Cetin Ebru, Abdizadeh Haleh, Atilgan Ali Rana, Atilgan Canan
bioRxiv. 2025 Feb 7:2025.02.03.636225. doi: 10.1101/2025.02.03.636225.
Understanding competitive inhibition at the molecular level is essential for unraveling the dynamics of enzyme-inhibitor interactions and predicting the evolutionary outcomes of resistance mutations. In this study, we present a framework linking competitive inhibition to alchemical free energy perturbation (FEP) calculations, focusing on dihydrofolate reductase (DHFR) and its inhibition by trimethoprim (TMP). Using thermodynamic cycles, we relate experimentally measured binding constants ( and ) to free energy differences associated with wild-type and mutant forms of DHFR with a mean error of 0.9 kcal/mol, providing insights into the molecular underpinnings of TMP resistance. Our findings highlight the importance of local conformational dynamics in competitive inhibition. Mutations in DHFR affect substrate and inhibitor binding affinities differently, influencing the fitness landscape under selective pressure from TMP. Our FEP simulations reveal that resistance mutations stabilize inhibitor-bound or substrate-bound states through specific structural and/or dynamical effects. The interplay of these effects showcases significant epistasis in certain cases. The ability to separately assess substrate and inhibitor binding provides valuable insights, allowing for a more precise interpretation of mutation effects and epistatic interactions. Furthermore, we identify key challenges in FEP simulations, including convergence issues arising from charge-changing mutations and long-range allosteric effects. By integrating computational and experimental data, we provide an effective approach for predicting the functional impact of resistance mutations and their contributions to evolutionary fitness landscapes. These insights pave the way for constructing robust mutational scanning protocols and designing more effective therapeutic strategies against resistant bacterial strains.

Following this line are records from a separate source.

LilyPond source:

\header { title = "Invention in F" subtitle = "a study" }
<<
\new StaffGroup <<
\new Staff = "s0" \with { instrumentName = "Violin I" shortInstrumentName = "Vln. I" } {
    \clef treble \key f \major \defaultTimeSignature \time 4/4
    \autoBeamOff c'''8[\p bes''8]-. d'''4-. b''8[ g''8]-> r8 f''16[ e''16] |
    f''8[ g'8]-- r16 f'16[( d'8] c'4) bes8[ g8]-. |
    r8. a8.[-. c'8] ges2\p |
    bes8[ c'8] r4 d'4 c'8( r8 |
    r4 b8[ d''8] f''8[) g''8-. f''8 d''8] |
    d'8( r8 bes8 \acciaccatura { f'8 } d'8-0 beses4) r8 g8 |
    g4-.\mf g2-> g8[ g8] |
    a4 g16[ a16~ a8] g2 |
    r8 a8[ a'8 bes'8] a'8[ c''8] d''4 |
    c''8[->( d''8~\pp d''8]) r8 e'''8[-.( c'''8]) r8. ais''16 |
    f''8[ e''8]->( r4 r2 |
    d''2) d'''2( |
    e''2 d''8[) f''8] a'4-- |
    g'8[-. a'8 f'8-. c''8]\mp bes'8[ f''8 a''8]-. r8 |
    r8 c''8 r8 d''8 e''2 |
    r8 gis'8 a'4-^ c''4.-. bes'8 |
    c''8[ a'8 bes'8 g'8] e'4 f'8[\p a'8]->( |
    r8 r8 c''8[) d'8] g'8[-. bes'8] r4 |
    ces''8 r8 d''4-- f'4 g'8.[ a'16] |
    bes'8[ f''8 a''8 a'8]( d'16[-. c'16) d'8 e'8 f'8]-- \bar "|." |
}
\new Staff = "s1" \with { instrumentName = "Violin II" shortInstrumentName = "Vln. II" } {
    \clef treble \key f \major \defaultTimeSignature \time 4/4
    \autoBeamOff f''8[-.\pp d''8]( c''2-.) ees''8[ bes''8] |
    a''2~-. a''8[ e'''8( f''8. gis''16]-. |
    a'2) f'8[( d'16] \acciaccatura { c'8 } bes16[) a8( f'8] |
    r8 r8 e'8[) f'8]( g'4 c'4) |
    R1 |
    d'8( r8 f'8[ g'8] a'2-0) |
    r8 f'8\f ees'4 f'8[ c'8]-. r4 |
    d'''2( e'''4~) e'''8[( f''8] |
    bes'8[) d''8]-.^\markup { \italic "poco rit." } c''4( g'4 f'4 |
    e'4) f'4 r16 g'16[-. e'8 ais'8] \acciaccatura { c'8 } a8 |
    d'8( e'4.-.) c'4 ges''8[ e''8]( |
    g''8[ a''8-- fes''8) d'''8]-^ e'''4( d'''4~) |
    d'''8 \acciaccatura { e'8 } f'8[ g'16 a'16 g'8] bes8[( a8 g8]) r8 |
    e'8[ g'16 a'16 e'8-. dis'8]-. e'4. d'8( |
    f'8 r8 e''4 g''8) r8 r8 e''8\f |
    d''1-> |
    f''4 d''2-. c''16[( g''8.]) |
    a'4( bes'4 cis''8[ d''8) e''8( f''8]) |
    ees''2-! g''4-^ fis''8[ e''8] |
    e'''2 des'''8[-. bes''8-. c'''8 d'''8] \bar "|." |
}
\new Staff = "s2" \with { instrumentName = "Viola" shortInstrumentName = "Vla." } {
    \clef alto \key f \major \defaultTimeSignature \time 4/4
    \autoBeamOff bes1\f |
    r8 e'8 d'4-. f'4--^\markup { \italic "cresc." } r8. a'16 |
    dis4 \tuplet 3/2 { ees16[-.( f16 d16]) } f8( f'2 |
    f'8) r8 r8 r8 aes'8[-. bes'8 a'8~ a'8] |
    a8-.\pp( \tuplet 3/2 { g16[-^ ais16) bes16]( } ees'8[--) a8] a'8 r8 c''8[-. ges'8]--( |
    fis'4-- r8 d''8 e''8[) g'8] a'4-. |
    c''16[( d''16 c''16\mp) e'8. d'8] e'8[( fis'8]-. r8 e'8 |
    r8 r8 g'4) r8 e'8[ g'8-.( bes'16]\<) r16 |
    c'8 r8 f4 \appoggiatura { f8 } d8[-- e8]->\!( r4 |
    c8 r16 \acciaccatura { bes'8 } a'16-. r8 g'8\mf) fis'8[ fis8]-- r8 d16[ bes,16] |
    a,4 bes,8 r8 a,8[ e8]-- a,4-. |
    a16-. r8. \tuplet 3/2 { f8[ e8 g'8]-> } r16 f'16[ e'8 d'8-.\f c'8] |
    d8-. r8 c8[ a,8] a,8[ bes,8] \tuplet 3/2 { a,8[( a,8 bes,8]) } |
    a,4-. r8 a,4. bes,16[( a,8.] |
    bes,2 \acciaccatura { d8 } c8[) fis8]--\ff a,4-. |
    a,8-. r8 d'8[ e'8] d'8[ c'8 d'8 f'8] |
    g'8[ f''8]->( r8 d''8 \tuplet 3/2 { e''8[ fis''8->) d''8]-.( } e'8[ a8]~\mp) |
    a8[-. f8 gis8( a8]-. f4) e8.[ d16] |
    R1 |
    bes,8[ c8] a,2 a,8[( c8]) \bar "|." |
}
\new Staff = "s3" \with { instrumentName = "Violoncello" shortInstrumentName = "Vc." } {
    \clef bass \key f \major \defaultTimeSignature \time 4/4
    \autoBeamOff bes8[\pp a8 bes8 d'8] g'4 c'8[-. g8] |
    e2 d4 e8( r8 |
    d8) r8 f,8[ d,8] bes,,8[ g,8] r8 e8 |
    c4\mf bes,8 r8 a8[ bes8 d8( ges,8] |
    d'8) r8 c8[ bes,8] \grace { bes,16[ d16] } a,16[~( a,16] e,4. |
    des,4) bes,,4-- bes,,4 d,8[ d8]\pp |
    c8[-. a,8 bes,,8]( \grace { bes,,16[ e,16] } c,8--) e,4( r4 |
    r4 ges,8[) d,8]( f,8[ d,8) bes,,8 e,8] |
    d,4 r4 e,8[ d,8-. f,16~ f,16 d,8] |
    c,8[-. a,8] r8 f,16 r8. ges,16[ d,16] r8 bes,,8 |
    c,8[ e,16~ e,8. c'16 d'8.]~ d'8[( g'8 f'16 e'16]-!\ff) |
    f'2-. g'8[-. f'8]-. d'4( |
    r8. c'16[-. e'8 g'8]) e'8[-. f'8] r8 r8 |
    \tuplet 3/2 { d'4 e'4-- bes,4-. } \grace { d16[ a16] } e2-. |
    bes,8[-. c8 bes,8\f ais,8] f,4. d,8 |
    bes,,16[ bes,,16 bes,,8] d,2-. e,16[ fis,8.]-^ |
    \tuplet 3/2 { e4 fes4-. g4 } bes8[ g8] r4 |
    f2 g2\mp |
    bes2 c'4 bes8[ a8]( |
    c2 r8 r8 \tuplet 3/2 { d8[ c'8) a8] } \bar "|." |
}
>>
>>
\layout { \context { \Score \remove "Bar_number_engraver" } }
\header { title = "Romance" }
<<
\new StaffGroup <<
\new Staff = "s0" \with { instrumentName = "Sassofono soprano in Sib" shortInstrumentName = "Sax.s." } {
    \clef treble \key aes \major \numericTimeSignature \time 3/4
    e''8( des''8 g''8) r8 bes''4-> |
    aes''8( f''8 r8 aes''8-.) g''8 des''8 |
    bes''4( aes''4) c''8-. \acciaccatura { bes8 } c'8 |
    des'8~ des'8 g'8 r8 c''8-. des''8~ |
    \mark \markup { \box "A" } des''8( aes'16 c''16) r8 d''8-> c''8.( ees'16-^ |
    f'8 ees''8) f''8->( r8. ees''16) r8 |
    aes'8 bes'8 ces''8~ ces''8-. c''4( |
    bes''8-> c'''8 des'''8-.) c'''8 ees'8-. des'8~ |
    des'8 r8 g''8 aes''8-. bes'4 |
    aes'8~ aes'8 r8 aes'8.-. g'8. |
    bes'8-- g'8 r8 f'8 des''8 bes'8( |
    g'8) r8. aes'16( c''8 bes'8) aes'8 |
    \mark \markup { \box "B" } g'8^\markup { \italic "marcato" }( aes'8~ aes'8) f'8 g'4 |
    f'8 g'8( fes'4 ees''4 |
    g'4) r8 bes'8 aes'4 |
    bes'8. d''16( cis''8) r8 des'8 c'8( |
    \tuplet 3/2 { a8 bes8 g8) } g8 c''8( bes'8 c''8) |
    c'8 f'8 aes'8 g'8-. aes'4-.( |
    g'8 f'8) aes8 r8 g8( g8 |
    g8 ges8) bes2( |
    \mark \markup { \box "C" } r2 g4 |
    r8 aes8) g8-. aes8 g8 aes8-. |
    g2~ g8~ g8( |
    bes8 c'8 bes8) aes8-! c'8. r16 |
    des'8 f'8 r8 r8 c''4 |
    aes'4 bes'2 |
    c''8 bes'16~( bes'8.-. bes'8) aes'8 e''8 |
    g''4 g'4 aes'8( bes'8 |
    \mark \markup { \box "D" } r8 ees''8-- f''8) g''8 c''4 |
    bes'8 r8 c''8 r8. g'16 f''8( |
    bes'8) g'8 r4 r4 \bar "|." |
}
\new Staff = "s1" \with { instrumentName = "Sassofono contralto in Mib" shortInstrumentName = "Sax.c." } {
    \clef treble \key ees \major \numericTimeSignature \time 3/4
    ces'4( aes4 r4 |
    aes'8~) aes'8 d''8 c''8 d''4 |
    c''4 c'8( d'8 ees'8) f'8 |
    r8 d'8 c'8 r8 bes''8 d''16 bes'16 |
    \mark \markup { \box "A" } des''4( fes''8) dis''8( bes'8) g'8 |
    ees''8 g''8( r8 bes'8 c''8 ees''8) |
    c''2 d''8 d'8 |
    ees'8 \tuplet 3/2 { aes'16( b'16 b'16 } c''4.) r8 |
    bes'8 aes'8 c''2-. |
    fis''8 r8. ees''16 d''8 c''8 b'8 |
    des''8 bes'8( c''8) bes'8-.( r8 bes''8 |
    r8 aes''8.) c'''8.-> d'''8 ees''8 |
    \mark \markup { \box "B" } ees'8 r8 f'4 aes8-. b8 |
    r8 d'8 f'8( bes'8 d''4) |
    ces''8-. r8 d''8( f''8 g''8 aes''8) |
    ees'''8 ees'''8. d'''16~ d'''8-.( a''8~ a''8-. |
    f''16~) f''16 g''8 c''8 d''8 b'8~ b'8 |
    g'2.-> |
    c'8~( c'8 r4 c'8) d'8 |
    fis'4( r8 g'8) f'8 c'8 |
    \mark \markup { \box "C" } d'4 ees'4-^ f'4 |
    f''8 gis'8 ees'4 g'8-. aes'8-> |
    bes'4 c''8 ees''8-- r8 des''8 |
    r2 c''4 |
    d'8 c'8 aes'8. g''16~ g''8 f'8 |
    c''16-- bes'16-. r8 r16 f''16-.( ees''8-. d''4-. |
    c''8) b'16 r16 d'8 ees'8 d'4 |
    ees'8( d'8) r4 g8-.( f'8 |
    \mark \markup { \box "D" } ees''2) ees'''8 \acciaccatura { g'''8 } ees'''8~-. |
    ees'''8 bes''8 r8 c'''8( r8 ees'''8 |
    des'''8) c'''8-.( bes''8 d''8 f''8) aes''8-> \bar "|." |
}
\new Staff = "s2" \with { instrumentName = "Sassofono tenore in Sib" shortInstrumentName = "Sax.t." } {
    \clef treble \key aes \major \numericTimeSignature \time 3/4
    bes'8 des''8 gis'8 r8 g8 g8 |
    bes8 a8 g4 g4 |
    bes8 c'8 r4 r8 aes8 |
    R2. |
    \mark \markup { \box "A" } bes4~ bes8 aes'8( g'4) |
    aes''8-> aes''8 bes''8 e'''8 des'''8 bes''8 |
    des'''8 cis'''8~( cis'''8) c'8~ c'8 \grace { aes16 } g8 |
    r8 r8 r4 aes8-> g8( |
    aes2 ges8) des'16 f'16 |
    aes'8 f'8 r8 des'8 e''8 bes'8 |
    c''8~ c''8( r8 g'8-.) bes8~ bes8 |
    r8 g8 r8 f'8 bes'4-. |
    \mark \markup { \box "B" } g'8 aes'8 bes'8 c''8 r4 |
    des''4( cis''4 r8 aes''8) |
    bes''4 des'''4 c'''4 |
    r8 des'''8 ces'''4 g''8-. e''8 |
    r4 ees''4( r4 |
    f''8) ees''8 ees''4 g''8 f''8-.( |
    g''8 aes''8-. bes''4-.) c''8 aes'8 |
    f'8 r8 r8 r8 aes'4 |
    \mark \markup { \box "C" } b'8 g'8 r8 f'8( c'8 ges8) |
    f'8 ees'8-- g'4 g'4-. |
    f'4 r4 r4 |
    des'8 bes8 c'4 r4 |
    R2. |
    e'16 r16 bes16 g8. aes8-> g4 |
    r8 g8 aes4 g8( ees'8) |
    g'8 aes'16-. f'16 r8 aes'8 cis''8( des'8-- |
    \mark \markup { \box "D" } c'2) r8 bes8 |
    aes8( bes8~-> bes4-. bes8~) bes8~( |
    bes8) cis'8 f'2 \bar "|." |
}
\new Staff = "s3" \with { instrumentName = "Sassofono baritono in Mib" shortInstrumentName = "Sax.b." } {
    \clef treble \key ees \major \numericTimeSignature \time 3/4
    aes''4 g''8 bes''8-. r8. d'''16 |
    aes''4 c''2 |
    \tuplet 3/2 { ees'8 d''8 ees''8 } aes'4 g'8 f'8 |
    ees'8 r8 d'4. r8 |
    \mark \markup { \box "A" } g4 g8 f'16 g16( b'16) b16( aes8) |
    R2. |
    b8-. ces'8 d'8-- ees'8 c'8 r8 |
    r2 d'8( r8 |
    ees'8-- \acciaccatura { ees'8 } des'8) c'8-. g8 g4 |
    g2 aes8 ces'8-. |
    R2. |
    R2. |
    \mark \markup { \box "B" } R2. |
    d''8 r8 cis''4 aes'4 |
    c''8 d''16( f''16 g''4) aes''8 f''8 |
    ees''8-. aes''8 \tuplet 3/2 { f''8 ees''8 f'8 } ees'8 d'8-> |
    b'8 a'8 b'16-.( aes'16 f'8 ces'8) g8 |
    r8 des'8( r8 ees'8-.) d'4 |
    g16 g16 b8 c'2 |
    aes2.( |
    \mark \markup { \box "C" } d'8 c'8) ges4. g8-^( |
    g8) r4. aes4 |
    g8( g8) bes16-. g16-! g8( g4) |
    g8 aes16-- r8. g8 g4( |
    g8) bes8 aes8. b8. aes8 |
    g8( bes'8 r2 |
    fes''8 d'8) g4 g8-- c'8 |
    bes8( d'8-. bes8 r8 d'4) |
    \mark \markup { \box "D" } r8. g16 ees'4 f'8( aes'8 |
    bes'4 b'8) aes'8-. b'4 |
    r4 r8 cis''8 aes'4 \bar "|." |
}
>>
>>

在分子水平上理解竞争性抑制对于揭示酶 - 抑制剂相互作用的动力学以及预测抗性突变的进化结果至关重要。在本研究中,我们提出了一个将竞争性抑制与炼金术自由能微扰(FEP)计算联系起来的框架,重点关注二氢叶酸还原酶(DHFR)及其受甲氧苄啶(TMP)抑制的情况。通过热力学循环,我们将实验测量的结合常数( 和 )与野生型和突变型DHFR相关的自由能差异联系起来,平均误差为0.9千卡/摩尔,从而深入了解TMP抗性的分子基础。我们的研究结果突出了局部构象动力学在竞争性抑制中的重要性。DHFR中的突变对底物和抑制剂结合亲和力的影响不同,在TMP的选择压力下影响适应度景观。我们的FEP模拟表明,抗性突变通过特定的结构和/或动力学效应稳定抑制剂结合或底物结合状态。在某些情况下,这些效应的相互作用显示出显著的上位性。能够分别评估底物和抑制剂结合提供了有价值的见解,从而能够更精确地解释突变效应和上位性相互作用。此外,我们确定了FEP模拟中的关键挑战,包括电荷变化突变引起的收敛问题和远程变构效应。通过整合计算和实验数据,我们提供了一种预测抗性突变的功能影响及其对进化适应度景观贡献的有效方法。这些见解为构建强大的突变扫描方案和设计针对耐药细菌菌株的更有效治疗策略铺平了道路。